After Fable 5 was subjected to export controls, Anthropic rebutted in a blog post, saying, "No testers have found a universal jailbreak method—that is, a means to broadly bypass model security measures or unlock all capabilities," and pointed out that completely eliminating jailbreaks is currently infeasible for any company. Anthropic also stated their security system is "strong, with many users even complaining that the restrictions are too broad."

On questioning the decision-making procedure, Anthropic took a tougher stance.

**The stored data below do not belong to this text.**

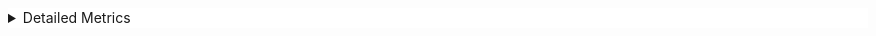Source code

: 

<details>
<summary>Detailed Metrics</summary>

|  | reth-block_time_ms |
| --- |
|  | 125,538 | 

| air_name | block_number | quotient_deg | interactions | constraints |
| --- | --- | --- | --- | --- |
| AccessAdapterAir<16> | 22000000 | 2 | 5 | 12 | 
| AccessAdapterAir<2> | 22000000 | 2 | 5 | 12 | 
| AccessAdapterAir<32> | 22000000 | 2 | 5 | 12 | 
| AccessAdapterAir<4> | 22000000 | 2 | 5 | 12 | 
| AccessAdapterAir<8> | 22000000 | 2 | 5 | 12 | 
| BitwiseOperationLookupAir<8> | 22000000 | 2 | 2 | 4 | 
| KeccakVmAir | 22000000 | 2 | 321 | 4,513 | 
| MemoryMerkleAir<8> | 22000000 | 2 | 4 | 39 | 
| PersistentBoundaryAir<8> | 22000000 | 2 | 3 | 7 | 
| PhantomAir | 22000000 | 2 | 3 | 5 | 
| Poseidon2PeripheryAir<BabyBearParameters>, 1> | 22000000 | 2 | 1 | 286 | 
| ProgramAir | 22000000 | 1 | 1 | 4 | 
| RangeTupleCheckerAir<2> | 22000000 | 1 | 1 | 4 | 
| Rv32HintStoreAir | 22000000 | 2 | 18 | 28 | 
| Sha256VmAir | 22000000 | 2 | 50 | 663 | 
| VariableRangeCheckerAir | 22000000 | 1 | 1 | 4 | 
| VmAirWrapper<Rv32BaseAluAdapterAir, BaseAluCoreAir<4, 8> | 22000000 | 2 | 20 | 37 | 
| VmAirWrapper<Rv32BaseAluAdapterAir, LessThanCoreAir<4, 8> | 22000000 | 2 | 18 | 40 | 
| VmAirWrapper<Rv32BaseAluAdapterAir, ShiftCoreAir<4, 8> | 22000000 | 2 | 24 | 91 | 
| VmAirWrapper<Rv32BranchAdapterAir, BranchEqualCoreAir<4> | 22000000 | 2 | 11 | 20 | 
| VmAirWrapper<Rv32BranchAdapterAir, BranchLessThanCoreAir<4, 8> | 22000000 | 2 | 13 | 35 | 
| VmAirWrapper<Rv32CondRdWriteAdapterAir, Rv32JalLuiCoreAir> | 22000000 | 2 | 10 | 18 | 
| VmAirWrapper<Rv32HeapAdapterAir<2, 32, 32>, BaseAluCoreAir<32, 8> | 22000000 | 2 | 61 | 126 | 
| VmAirWrapper<Rv32HeapAdapterAir<2, 32, 32>, LessThanCoreAir<32, 8> | 22000000 | 2 | 31 | 129 | 
| VmAirWrapper<Rv32HeapAdapterAir<2, 32, 32>, MultiplicationCoreAir<32, 8> | 22000000 | 2 | 61 | 57 | 
| VmAirWrapper<Rv32HeapAdapterAir<2, 32, 32>, ShiftCoreAir<32, 8> | 22000000 | 2 | 79 | 2,161 | 
| VmAirWrapper<Rv32HeapBranchAdapterAir<2, 32>, BranchEqualCoreAir<32> | 22000000 | 2 | 20 | 55 | 
| VmAirWrapper<Rv32HeapBranchAdapterAir<2, 32>, BranchLessThanCoreAir<32, 8> | 22000000 | 2 | 22 | 126 | 
| VmAirWrapper<Rv32IsEqualModAdapterAir<2, 1, 32, 32>, ModularIsEqualCoreAir<32, 4, 8> | 22000000 | 2 | 25 | 225 | 
| VmAirWrapper<Rv32IsEqualModAdapterAir<2, 3, 16, 48>, ModularIsEqualCoreAir<48, 4, 8> | 22000000 | 2 | 41 | 333 | 
| VmAirWrapper<Rv32JalrAdapterAir, Rv32JalrCoreAir> | 22000000 | 2 | 16 | 20 |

According to a source close to the company, the White House gave only 90 minutes for the model to be taken down and "did not provide any specifics about the actual threat." There was never any "request for negotiation," only a 90-minute deadline announcement.

In the statement, Anthropic said the company is following government orders but believes the measures are "disproportionate," asserting that "the government should have the power to prevent unsafe deployments, but this power should be exercised through transparent, fair, clear, and technically-based legal processes, which this action does not meet." Another source close to Anthropic pointed out that before Fable 5's release, the government had communicated many times with Anthropic, and had never opposed the model's launch in these meetings, which contradicts the situation described by the White House afterwards.

Long-standing Tensions, Former White House Official Rarely Supports Regulation Decision

This confrontation was not accidental. On March 3rd this year, Defense Secretary Pete Hegseth and the Pentagon classified Anthropic as a "supply chain risk," citing the company's refusal to allow its AI tools to be used for large-scale domestic surveillance and autonomous weapons, pushing tensions between the two sides to unprecedented heights. Some government officials had previously accused Anthropic of left-wing political bias, and believed the company's advocacy of strict regulation and warnings about mass employment impact were causing panic.

However, former White House AI policy chief David Sacks, who had always opposed regulation, publicly supported imposing export controls on Anthropic this time. He posted on X that he believed this "jailbreak" was neither simple nor minor, and the export controls were not intended to impose broader control on the entire industry.

"The government's hope now is that Anthropic will fix the security issues, the export control will be lifted, and Fable will be reopened to the public," Sacks wrote. "The government wants this to happen as soon as possible. Frankly, the government is puzzled—Anthropic previously claimed security was its highest priority, but is now unwilling to cooperate with safety requests." Sacks also stated that previous disputes between the government and Anthropic are independent of this export control decision.

A White House official who requested anonymity said that the White House was impressed by Anthropic's use of nuclear analogies to describe its technology's dangers, but was "puzzled" by Amodei's refusal to take down the model after known security vulnerabilities. "Export control was the last resort after pleading for their cooperation for hours," the official said. "It was not the course we wanted, but we had no choice."